48 Consistent with this view, their Honours rejected the challenge to the finding of the trial judge that there was a relevant continuing connection with the areas now covered by Lake Kununurra and Lake Argyle and held that by continuing to acknowledge and observe traditional laws and customs involving ritual knowledge, ceremony and customary practices, the spiritual relationship with the land could be maintained. It was open on the evidence, they held, for Lee J to hold that this was the case in respect of the areas inundated by the lakes: see at [252].

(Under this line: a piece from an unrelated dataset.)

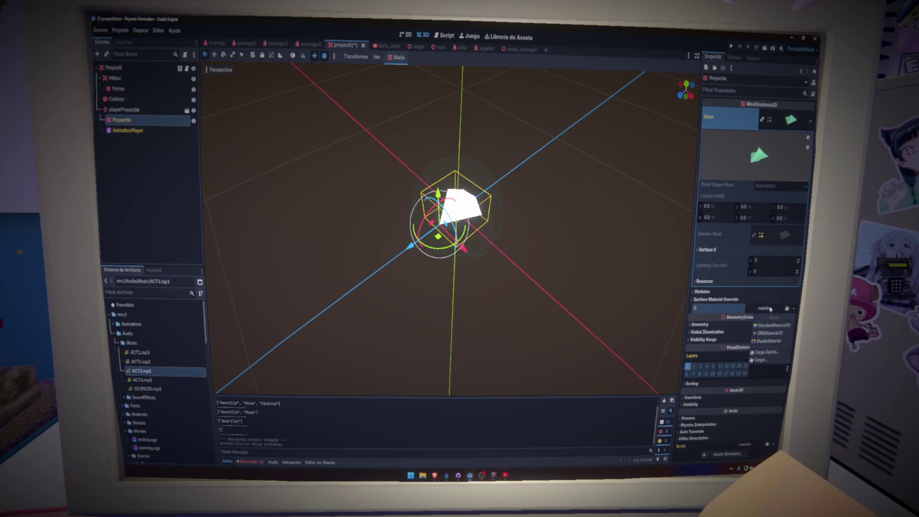
{"action": "left_click", "coordinate": [770, 326]}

49 It can be seen, therefore, that in determining issues concerning the existence and content of native title rights and interests, the considerations to be borne in mind include the following:
· The definition of native title in s 223 of the Native Title Act directs attention to the present.
· The laws presently acknowledged and the customs presently observed must be shown to be "traditional" but laws and customs that are adapted or evolved may still be "traditional". They will be "traditional" if, in their essence, they still reflect a continuity of tradition and are rooted in the laws and customs that provided the foundation for the native title that burdened the radical title acquired by the Crown.
· Native title rights and interests may continue to exist notwithstanding profound impacts upon and changes to Aboriginal society or to a particular community.
· Native title rights and interests may continue to exist notwithstanding the dispossession of traditional lands.
· Native title rights and interests may persist despite the cessation of a traditional - in the sense of pre-contact - lifestyle.